### Exercise details
Write out again, please, the records below from the first line to the line holding "546 488 19.20", inclusive, and nothing else.

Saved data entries
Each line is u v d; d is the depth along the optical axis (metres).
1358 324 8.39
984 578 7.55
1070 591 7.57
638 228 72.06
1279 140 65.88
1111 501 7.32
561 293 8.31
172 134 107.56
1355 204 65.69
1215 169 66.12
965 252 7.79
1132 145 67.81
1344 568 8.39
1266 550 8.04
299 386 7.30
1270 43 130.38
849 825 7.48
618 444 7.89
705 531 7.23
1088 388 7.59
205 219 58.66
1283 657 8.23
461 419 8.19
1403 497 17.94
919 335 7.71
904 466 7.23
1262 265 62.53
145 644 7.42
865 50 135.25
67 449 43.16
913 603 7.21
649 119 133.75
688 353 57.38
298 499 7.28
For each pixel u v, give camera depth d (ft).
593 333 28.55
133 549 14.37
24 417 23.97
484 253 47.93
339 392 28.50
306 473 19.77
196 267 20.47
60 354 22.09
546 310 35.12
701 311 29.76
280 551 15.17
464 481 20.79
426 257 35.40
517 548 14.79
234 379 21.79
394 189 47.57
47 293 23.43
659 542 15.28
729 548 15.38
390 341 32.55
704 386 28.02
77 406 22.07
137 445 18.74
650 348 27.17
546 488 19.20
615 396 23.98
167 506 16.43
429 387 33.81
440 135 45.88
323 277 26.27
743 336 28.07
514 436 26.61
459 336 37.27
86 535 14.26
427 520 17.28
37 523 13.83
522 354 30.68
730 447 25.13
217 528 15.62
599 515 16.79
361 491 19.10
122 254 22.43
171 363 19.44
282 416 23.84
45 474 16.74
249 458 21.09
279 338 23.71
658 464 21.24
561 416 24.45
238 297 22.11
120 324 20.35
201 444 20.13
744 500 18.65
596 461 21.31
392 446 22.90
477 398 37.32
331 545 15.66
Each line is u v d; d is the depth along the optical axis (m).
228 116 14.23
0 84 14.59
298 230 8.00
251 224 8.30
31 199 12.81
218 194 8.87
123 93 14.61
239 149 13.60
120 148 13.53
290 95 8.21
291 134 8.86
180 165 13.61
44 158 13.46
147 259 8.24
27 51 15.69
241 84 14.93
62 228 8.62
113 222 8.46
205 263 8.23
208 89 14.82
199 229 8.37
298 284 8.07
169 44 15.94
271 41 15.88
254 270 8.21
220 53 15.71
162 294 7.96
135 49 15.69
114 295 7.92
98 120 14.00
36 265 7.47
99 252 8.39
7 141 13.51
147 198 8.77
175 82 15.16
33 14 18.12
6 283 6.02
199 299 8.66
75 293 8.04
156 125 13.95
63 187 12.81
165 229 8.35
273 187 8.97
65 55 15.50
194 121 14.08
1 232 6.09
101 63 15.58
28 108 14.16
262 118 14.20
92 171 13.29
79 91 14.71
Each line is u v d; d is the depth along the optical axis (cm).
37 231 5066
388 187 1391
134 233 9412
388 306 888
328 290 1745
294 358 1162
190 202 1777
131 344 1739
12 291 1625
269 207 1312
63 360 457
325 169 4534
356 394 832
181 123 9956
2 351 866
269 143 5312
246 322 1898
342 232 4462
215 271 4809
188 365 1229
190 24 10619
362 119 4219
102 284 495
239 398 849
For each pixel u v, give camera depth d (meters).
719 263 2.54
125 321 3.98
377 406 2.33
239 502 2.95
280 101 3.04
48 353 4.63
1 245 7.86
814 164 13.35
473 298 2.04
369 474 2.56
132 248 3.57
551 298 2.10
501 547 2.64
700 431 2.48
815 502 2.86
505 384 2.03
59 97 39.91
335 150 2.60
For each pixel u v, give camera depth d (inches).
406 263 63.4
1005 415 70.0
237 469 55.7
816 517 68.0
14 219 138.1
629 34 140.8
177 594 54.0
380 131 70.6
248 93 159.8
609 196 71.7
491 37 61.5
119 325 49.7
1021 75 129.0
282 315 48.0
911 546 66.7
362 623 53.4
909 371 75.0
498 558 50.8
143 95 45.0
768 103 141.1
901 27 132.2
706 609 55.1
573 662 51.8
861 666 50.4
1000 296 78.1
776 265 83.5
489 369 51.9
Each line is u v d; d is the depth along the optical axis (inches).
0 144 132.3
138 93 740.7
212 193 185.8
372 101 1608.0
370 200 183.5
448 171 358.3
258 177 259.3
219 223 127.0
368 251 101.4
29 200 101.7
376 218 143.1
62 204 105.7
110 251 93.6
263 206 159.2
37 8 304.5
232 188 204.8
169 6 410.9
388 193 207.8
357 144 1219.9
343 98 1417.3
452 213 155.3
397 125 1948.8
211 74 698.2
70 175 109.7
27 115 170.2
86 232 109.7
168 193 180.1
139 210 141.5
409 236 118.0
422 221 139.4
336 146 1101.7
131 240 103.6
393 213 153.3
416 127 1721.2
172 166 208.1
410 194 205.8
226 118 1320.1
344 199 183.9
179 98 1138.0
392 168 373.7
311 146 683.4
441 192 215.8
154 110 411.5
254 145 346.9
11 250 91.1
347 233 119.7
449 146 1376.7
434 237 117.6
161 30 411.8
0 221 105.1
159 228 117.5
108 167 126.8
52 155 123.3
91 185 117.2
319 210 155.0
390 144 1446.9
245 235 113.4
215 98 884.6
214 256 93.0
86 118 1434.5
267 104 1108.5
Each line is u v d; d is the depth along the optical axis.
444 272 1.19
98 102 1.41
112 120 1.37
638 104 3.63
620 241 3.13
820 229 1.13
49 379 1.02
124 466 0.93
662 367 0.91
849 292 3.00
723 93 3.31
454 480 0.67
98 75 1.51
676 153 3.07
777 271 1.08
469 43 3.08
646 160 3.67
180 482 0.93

### Exercise solution
Each line is u v d; d is the depth along the optical axis (metres).
1358 324 8.39
984 578 7.55
1070 591 7.57
638 228 72.06
1279 140 65.88
1111 501 7.32
561 293 8.31
172 134 107.56
1355 204 65.69
1215 169 66.12
965 252 7.79
1132 145 67.81
1344 568 8.39
1266 550 8.04
299 386 7.30
1270 43 130.38
849 825 7.48
618 444 7.89
705 531 7.23
1088 388 7.59
205 219 58.66
1283 657 8.23
461 419 8.19
1403 497 17.94
919 335 7.71
904 466 7.23
1262 265 62.53
145 644 7.42
865 50 135.25
67 449 43.16
913 603 7.21
649 119 133.75
688 353 57.38
298 499 7.28
For each pixel u v, give camera depth d (ft).
593 333 28.55
133 549 14.37
24 417 23.97
484 253 47.93
339 392 28.50
306 473 19.77
196 267 20.47
60 354 22.09
546 310 35.12
701 311 29.76
280 551 15.17
464 481 20.79
426 257 35.40
517 548 14.79
234 379 21.79
394 189 47.57
47 293 23.43
659 542 15.28
729 548 15.38
390 341 32.55
704 386 28.02
77 406 22.07
137 445 18.74
650 348 27.17
546 488 19.20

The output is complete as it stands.